During the ecommerce meeting, US-based Amazon and Walmart-owned Flipkart told the officials that any changes to India’s FDI policy will be disruptive and any unpredictability or policy flipflops will affect investments as well as jobs in the segment.
Amazon said “We reiterated our strong, long-term commitment to India as we continue to onboard hundreds of thousands of MSMEs, building infrastructure and technology to empower and scale these local businesses. The FDI policy needs to be stable and predictable for investor confidence as any disruption in business will impact millions of livelihoods and jobs, have negative consequences on downstream suppliers and service providers including MSMEs, startups and offline stores which have barely recovered from the setback of Covid.”
Meanwhile, the Indian ecommerce platforms like Snapdeal and Tata Cliq, on the other hand, called for stricter implementation of FDI policy, citing violation of the current one. Reliance Industries, which owns ecommerce platforms AJIO and JioMart, was also one of the companies that asked for more stringent laws in this regard.
The DPIIT meeting also saw representatives from Paytm Mall, Swiggy, Zomato, Urban Ladder (acquired by Reliance), Pepperfry, Urban Company, Grofers, BigBasket (acquired by Tata) and Shopclues (acquired by Singapore-based Qoo10).
A recent World Bank report has highlighted that India’s new ecommerce regulations intend to protect domestic or traditional players, which will create an unlevel playing field for data-driven businesses globally. The report also names India among a group of countries where foreign companies are facing regulatory hurdles.

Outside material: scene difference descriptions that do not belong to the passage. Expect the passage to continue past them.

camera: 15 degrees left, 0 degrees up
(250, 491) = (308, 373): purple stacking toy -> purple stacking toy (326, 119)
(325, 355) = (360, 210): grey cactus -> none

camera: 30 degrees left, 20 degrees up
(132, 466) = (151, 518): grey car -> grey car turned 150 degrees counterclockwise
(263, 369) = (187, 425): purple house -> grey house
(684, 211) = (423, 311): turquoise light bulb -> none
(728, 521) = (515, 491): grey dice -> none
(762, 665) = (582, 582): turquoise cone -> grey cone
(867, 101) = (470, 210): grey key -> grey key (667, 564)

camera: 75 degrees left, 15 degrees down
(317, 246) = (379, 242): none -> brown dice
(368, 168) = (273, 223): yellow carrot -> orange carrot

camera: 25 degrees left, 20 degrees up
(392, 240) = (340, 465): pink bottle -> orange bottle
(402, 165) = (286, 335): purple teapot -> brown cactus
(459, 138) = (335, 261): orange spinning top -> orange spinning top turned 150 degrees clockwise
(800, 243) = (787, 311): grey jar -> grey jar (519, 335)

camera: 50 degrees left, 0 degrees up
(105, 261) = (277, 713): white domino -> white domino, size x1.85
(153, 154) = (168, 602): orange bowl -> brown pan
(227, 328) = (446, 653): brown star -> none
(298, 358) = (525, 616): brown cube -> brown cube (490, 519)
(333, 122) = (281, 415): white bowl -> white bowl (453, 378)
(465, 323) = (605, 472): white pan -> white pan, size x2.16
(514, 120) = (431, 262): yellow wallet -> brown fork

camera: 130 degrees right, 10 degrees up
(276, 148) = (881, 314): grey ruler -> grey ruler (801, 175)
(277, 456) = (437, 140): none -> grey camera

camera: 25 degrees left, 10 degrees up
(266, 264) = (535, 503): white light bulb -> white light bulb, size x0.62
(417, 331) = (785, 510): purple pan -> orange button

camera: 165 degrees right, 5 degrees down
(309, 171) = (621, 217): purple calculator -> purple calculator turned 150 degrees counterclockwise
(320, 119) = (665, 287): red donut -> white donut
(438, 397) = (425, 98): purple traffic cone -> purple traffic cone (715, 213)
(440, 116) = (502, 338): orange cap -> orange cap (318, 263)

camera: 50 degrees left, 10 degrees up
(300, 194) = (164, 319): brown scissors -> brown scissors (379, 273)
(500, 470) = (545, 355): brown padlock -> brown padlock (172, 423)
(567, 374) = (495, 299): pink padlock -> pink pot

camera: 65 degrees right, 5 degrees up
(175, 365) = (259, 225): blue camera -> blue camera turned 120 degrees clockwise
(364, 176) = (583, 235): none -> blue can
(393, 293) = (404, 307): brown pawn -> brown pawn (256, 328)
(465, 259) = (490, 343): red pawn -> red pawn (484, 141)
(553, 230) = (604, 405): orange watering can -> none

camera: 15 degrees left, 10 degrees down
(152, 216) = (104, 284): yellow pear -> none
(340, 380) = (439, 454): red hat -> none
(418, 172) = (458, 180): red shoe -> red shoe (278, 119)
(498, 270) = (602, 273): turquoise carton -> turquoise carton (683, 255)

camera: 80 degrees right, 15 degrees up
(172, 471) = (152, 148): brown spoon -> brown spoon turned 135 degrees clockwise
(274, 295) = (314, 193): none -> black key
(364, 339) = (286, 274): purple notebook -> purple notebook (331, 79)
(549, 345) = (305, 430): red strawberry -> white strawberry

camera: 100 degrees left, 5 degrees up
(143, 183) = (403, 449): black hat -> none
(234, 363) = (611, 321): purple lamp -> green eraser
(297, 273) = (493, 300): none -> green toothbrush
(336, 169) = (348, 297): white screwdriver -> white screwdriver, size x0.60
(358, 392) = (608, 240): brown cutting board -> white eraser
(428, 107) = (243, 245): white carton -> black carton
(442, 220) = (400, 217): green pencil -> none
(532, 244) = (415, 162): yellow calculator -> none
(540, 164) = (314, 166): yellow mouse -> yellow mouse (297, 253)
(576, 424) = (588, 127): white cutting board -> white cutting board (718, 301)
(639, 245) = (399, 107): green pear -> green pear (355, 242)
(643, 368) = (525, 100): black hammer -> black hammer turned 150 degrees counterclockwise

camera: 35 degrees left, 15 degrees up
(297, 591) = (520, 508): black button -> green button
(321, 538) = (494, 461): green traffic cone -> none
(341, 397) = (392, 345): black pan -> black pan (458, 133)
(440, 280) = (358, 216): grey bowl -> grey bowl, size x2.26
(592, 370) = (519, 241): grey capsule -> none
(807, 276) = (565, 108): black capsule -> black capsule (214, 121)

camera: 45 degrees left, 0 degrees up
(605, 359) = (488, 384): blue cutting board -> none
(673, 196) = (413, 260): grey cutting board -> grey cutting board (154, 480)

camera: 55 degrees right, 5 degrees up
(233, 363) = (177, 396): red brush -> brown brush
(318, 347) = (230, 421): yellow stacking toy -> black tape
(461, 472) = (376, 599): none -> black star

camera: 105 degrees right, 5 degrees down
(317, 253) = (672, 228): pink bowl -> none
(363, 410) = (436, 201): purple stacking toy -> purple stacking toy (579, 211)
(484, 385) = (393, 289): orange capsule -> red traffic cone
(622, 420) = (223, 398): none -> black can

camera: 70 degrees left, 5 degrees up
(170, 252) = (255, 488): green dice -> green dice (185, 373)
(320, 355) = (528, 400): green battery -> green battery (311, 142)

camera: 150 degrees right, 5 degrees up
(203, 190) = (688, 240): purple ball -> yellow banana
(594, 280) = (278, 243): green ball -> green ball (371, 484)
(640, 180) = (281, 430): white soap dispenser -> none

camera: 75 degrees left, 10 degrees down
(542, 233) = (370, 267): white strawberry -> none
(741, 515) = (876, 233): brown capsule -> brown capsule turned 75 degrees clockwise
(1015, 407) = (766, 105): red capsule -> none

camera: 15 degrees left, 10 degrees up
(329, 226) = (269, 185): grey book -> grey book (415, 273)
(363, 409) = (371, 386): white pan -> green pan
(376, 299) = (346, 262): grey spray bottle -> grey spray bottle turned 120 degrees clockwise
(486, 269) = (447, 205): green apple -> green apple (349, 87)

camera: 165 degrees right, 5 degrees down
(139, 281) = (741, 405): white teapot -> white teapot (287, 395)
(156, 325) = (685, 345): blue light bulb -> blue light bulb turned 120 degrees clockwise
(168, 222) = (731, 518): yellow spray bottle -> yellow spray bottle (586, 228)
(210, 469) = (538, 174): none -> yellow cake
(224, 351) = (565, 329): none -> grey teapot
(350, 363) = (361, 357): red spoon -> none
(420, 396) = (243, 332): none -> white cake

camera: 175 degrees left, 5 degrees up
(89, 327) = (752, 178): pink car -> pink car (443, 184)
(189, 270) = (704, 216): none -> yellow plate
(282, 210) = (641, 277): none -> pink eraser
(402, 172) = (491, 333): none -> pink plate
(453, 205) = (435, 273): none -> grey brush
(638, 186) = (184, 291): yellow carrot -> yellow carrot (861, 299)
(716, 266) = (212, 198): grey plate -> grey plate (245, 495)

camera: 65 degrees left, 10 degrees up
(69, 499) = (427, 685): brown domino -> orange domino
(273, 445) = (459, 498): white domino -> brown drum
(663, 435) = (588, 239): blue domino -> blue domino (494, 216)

“New e-commerce rules in India that prohibit foreign firms from selling their own products on their platforms are intended to protect domestic retailers against risks of exclusion. However, the fact that these regulations target only foreign firms and are not predicated on the firm holding a dominant position may mean that such regulations could be creating an unlevel playing field beyond what is needed to prevent adverse outcomes,” the report added.